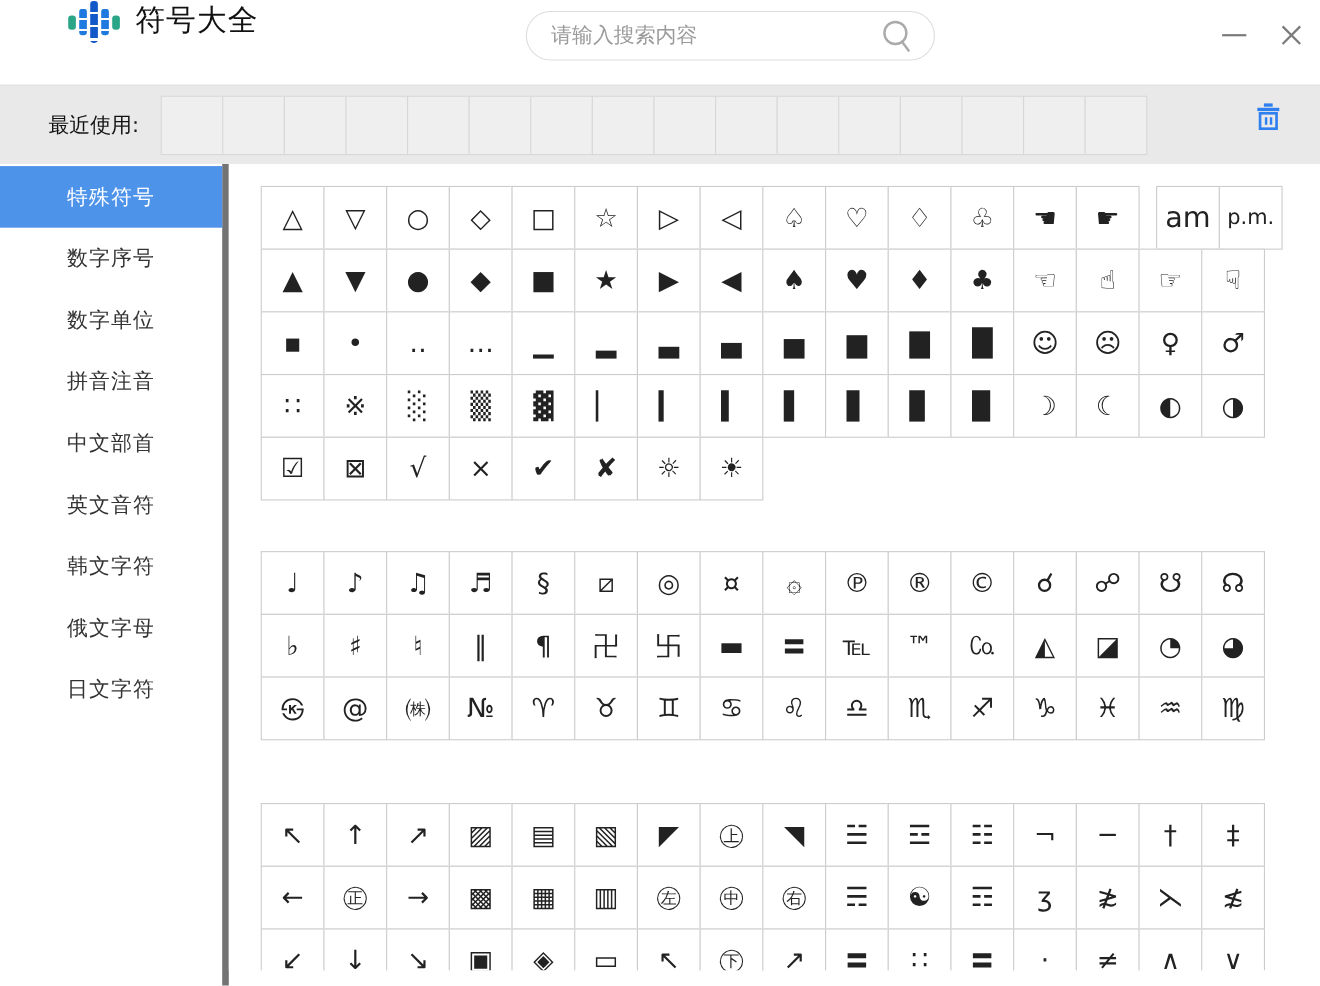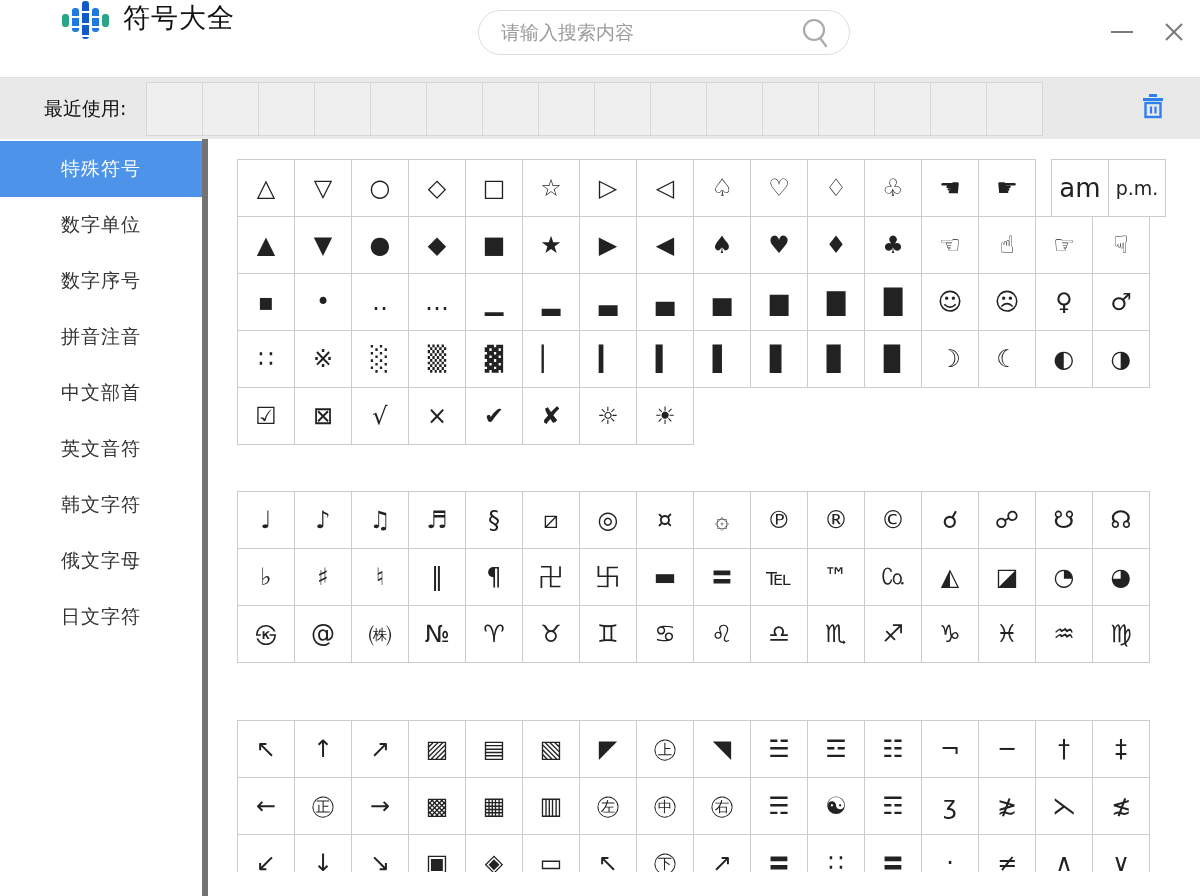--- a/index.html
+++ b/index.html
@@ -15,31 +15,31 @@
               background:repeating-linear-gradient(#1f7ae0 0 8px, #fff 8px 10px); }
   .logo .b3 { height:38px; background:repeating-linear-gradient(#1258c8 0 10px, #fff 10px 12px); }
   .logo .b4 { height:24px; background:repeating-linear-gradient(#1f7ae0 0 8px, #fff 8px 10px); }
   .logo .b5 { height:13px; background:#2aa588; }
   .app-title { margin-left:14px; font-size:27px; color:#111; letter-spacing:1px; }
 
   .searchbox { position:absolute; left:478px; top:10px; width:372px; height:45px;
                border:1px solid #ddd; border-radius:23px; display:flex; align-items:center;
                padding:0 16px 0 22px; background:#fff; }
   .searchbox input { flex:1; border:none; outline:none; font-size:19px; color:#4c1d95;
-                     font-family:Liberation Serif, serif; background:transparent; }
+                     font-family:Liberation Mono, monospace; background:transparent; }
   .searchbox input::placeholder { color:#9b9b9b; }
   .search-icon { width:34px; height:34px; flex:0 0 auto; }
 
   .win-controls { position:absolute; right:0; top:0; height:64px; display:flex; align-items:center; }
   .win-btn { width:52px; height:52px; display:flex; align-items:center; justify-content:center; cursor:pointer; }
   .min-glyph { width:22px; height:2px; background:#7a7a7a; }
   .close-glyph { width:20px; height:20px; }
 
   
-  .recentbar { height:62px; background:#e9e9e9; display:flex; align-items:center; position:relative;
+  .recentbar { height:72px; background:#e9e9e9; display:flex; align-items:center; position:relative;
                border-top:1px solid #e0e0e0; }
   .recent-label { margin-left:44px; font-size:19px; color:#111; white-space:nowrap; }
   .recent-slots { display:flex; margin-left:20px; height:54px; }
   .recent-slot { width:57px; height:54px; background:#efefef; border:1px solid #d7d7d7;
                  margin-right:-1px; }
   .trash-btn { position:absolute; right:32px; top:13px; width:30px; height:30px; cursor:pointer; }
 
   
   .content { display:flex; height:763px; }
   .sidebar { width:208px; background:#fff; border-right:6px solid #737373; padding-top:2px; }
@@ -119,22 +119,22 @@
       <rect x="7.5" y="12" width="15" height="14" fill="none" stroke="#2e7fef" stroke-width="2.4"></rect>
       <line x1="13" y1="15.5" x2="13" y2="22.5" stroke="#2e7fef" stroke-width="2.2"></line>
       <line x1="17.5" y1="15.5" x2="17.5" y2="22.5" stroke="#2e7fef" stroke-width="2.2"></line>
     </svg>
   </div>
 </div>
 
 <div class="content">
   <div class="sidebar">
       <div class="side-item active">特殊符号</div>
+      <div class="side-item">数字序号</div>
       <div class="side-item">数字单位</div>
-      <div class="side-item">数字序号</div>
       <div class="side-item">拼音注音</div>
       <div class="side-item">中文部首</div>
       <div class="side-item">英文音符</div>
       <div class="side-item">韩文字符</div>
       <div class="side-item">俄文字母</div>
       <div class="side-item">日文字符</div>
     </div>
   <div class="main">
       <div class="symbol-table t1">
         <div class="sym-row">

--*--

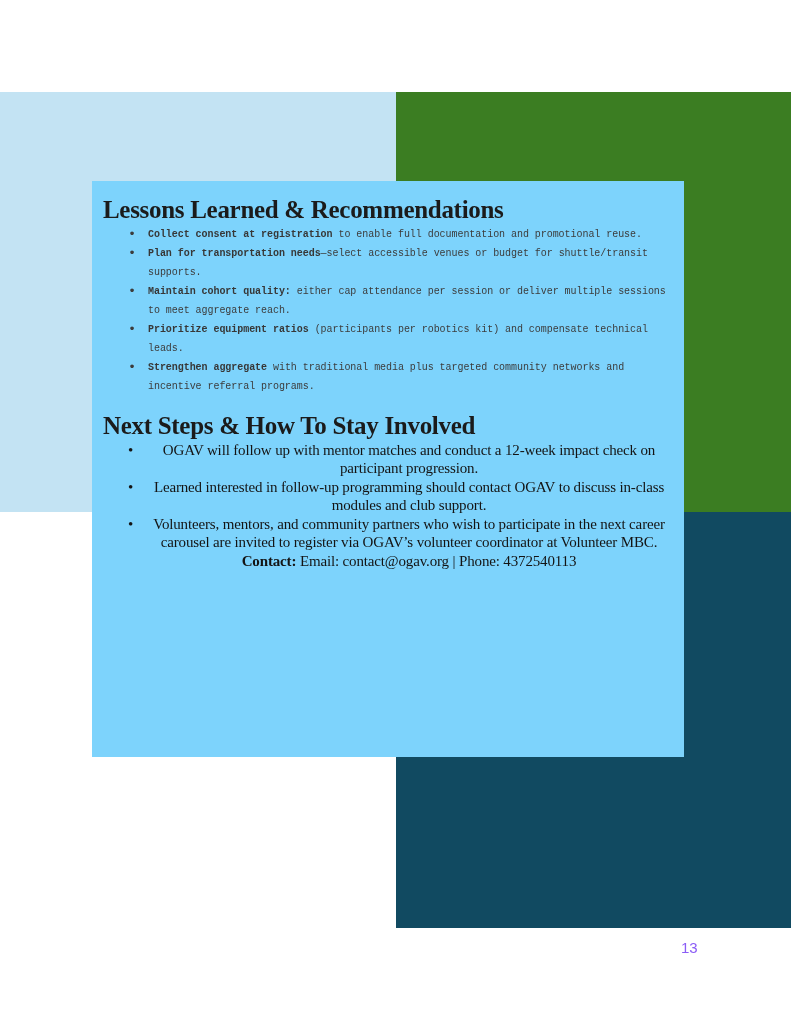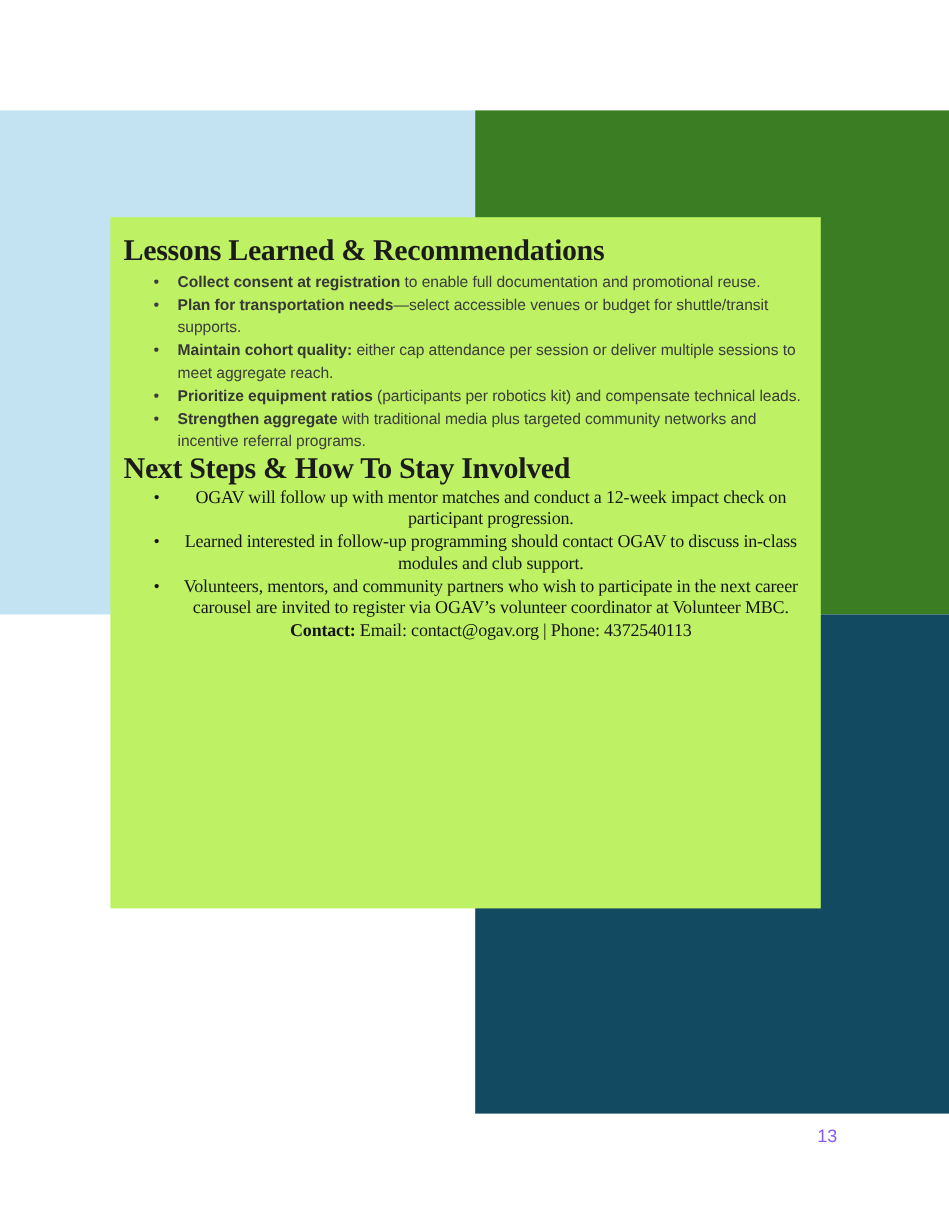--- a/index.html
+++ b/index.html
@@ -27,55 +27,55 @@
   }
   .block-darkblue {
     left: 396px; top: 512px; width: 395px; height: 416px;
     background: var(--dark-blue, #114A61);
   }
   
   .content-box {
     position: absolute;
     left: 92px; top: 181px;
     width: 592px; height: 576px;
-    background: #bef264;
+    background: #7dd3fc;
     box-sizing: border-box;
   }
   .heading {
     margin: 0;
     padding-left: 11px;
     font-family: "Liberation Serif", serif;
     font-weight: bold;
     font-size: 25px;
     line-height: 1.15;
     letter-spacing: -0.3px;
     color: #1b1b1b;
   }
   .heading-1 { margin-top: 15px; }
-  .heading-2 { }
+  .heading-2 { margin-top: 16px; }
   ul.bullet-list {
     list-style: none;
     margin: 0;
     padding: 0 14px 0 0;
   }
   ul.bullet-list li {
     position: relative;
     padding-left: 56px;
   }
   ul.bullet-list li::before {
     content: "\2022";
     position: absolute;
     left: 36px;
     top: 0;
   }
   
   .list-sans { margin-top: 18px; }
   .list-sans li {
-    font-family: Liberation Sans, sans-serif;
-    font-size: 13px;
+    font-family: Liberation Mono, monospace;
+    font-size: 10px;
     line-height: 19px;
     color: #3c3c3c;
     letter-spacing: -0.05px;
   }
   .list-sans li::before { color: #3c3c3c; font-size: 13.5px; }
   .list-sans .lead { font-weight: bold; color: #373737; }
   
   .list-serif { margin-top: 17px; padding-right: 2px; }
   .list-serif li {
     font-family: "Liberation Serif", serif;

--*--

§ WHAT THE TASK ASKS: Print exactly the lines above, between the one holding "width:34px; height:34px; flex:0" and the one holding "border:1px solid #d7d7d7;", inclusive, and nothing besides.

§ ANSWER SECTION:
   .search-icon { width:34px; height:34px; flex:0 0 auto; }
 
   .win-controls { position:absolute; right:0; top:0; height:64px; display:flex; align-items:center; }
   .win-btn { width:52px; height:52px; display:flex; align-items:center; justify-content:center; cursor:pointer; }
   .min-glyph { width:22px; height:2px; background:#7a7a7a; }
   .close-glyph { width:20px; height:20px; }
 
   
-  .recentbar { height:62px; background:#e9e9e9; display:flex; align-items:center; position:relative;
+  .recentbar { height:72px; background:#e9e9e9; display:flex; align-items:center; position:relative;
                border-top:1px solid #e0e0e0; }
   .recent-label { margin-left:44px; font-size:19px; color:#111; white-space:nowrap; }
   .recent-slots { display:flex; margin-left:20px; height:54px; }
   .recent-slot { width:57px; height:54px; background:#efefef; border:1px solid #d7d7d7;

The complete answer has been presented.